Yesterday afternoon, I sat on a blue and teal seat, facing forward (although facing backward doesn’t bother me) on the Long Island Railroad. I was Manhattan-bound to see one of my spiritual advisors, psychic medium Calise Simone. On my journey, I read from The Gifts of Imperfection by Dr. Brene’ Brown. This is the book we’ll be discussing at book club at the end of this month. If you’re local, you should join us.

Somewhere between the Merrick and Freeport stops, I read this passage. Then I re-read it, highlighted it and wished my Kindle had a print feature. Taking a picture of the screen would have to suffice. Dr. Brown writes:

Squandering our gifts brings distress to our lives. As it turns out it’s not merely benign or “too bad” if we don’t use the gifts that we’ve been given; we pay for it with our emotional and physical well-being. When we don’t use our talents to cultivate meaningful work, we struggle. We feel disconnected and weighed down by feeling of emptiness, frustration, resentment, shame, disappointment, fear, and even grief.

There it is, in a block quotation—me, before Rescue rescued me. The years of feeling directionless, of feeling purposeless in a career that felt like I was squeezing my foot into a shoe two sizes too small. The annoyance and resentment that manifested as anger, as buckets of tears because I felt stifled, like those walls were somehow crushing my insides.  The moments of disappointment in myself for playing small, for holding back to fit in with the rest of them. The days on end where I slept, masking depression.

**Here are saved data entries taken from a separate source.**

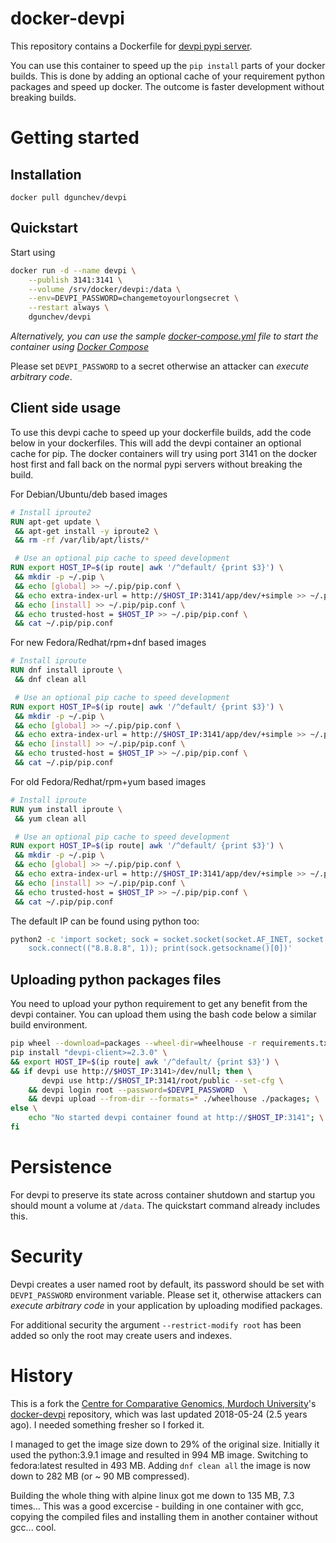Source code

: docker-devpi
============

This repository contains a Dockerfile for [devpi pypi server](http://doc.devpi.net/latest/).

You can use this container to speed up the `pip install` parts of your docker
builds. This is done by adding an optional cache of your requirement python
packages and speed up docker. The outcome is faster development without
breaking builds.

# Getting started

## Installation

`docker pull dgunchev/devpi`

## Quickstart

Start using

```bash
docker run -d --name devpi \
    --publish 3141:3141 \
    --volume /srv/docker/devpi:/data \
    --env=DEVPI_PASSWORD=changemetoyourlongsecret \
    --restart always \
    dgunchev/devpi
```

*Alternatively, you can use the sample [docker-compose.yml](docker-compose.yml)
file to start the container using [Docker Compose](https://docs.docker.com/compose/)*

Please set ``DEVPI_PASSWORD`` to a secret otherwise an attacker can *execute
arbitrary code*.

## Client side usage

To use this devpi cache to speed up your dockerfile builds, add the code below
in your dockerfiles. This will add the devpi container an optional cache for
pip. The docker containers will try using port 3141 on the docker host first
and fall back on the normal pypi servers without breaking the build.

For Debian/Ubuntu/deb based images
```Dockerfile
# Install iproute2
RUN apt-get update \
 && apt-get install -y iproute2 \
 && rm -rf /var/lib/apt/lists/*

 # Use an optional pip cache to speed development
RUN export HOST_IP=$(ip route| awk '/^default/ {print $3}') \
 && mkdir -p ~/.pip \
 && echo [global] >> ~/.pip/pip.conf \
 && echo extra-index-url = http://$HOST_IP:3141/app/dev/+simple >> ~/.pip/pip.conf \
 && echo [install] >> ~/.pip/pip.conf \
 && echo trusted-host = $HOST_IP >> ~/.pip/pip.conf \
 && cat ~/.pip/pip.conf
```

For new Fedora/Redhat/rpm+dnf based images
```Dockerfile
# Install iproute
RUN dnf install iproute \
 && dnf clean all

 # Use an optional pip cache to speed development
RUN export HOST_IP=$(ip route| awk '/^default/ {print $3}') \
 && mkdir -p ~/.pip \
 && echo [global] >> ~/.pip/pip.conf \
 && echo extra-index-url = http://$HOST_IP:3141/app/dev/+simple >> ~/.pip/pip.conf \
 && echo [install] >> ~/.pip/pip.conf \
 && echo trusted-host = $HOST_IP >> ~/.pip/pip.conf \
 && cat ~/.pip/pip.conf
```

For old Fedora/Redhat/rpm+yum based images
```Dockerfile
# Install iproute
RUN yum install iproute \
 && yum clean all

 # Use an optional pip cache to speed development
RUN export HOST_IP=$(ip route| awk '/^default/ {print $3}') \
 && mkdir -p ~/.pip \
 && echo [global] >> ~/.pip/pip.conf \
 && echo extra-index-url = http://$HOST_IP:3141/app/dev/+simple >> ~/.pip/pip.conf \
 && echo [install] >> ~/.pip/pip.conf \
 && echo trusted-host = $HOST_IP >> ~/.pip/pip.conf \
 && cat ~/.pip/pip.conf
```

The default IP can be found using python too:
```bash
python2 -c 'import socket; sock = socket.socket(socket.AF_INET, socket.SOCK_DGRAM); \
    sock.connect(("8.8.8.8", 1)); print(sock.getsockname()[0])'
```

## Uploading python packages files

You need to upload your python requirement to get any benefit from the devpi
container. You can upload them using the bash code below a similar build
environment.

```bash
pip wheel --download=packages --wheel-dir=wheelhouse -r requirements.txt
pip install "devpi-client>=2.3.0" \
&& export HOST_IP=$(ip route| awk '/^default/ {print $3}') \
&& if devpi use http://$HOST_IP:3141>/dev/null; then \
       devpi use http://$HOST_IP:3141/root/public --set-cfg \
    && devpi login root --password=$DEVPI_PASSWORD  \
    && devpi upload --from-dir --formats=* ./wheelhouse ./packages; \
else \
    echo "No started devpi container found at http://$HOST_IP:3141"; \
fi
```

# Persistence

For devpi to preserve its state across container shutdown and startup you
should mount a volume at `/data`. The quickstart command already includes this.

# Security

Devpi creates a user named root by default, its password should be set with
``DEVPI_PASSWORD`` environment variable. Please set it, otherwise attackers can
*execute arbitrary code* in your application by uploading modified packages.

For additional security the argument `--restrict-modify root` has been added so
only the root may create users and indexes.

# History

This is a fork the [Centre for Comparative Genomics, Murdoch
University](https://github.com/muccg)'s [docker-devpi](https://github.com/muccg/docker-devpi)
repository, which was last updated 2018-05-24 (2.5 years ago). I needed something
fresher so I forked it.

I managed to get the image size down to 29% of the original size. Initially
it used the python:3.9.1 image and resulted in 994 MB image. Switching to
fedora:latest resulted in 493 MB. Adding ``dnf clean all`` the image is
now down to 282 MB (or ~ 90 MB compressed).

Building the whole thing with alpine linux got me down to 135 MB, 7.3 times...
This was a good excercise - building in one container with gcc, copying the
compiled files and installing them in another container without gcc... cool.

What I was doing every day, the same stuff I was told I would be doing for 30 or so years, just didn’t feel like enough for me. I felt empty because the system does not allow me to use or grow my gifts. I felt frustrated and resentful because I was told, down to the literal shoes I was wearing, how I should best try to conform with the system and the rest of them. I was disappointed in myself for squashing the little girl with big dreams, afraid that this was it for me forever and grieving the contributions I wasn’t going to make to the world.

Tears are coming now, but they aren’t sad tears. I am no longer squandering my gifts. I’m still in the same career but I rock it differently. Don’t worry—I teach to the state standards, but I’m unafraid now to season the work heavily with texts and activities that will foster confidence and empowerment in my students. I take the time, when appropriate, to have purposeful conversations, to address their world and their experience, rather than just stay on the curriculum schedule for that prescriptive schedule’s sake. I teach people.

At school, I lead young people to find their joy. In Rescue, I work alongside incredible volunteers to protect and care for those who need it. In my wellness business, I coach people to live their healthiest, happiest, safest lives. I am no longer squandering my gifts!

I don’t just have to be a teacher and like it. I can flourish, in multiple areas. I spent so many years holding that back, playing small. Thank you, Dr. Brene’ Brown and your colleagues whom I study, for putting on paper what I’ve been feeling since I was a little Denise, walking around the house with a notebook, a pen and big dreams. Thank you for affirming in black and white that my struggles were very real and that I absolutely must cultivate my gifts. Much love.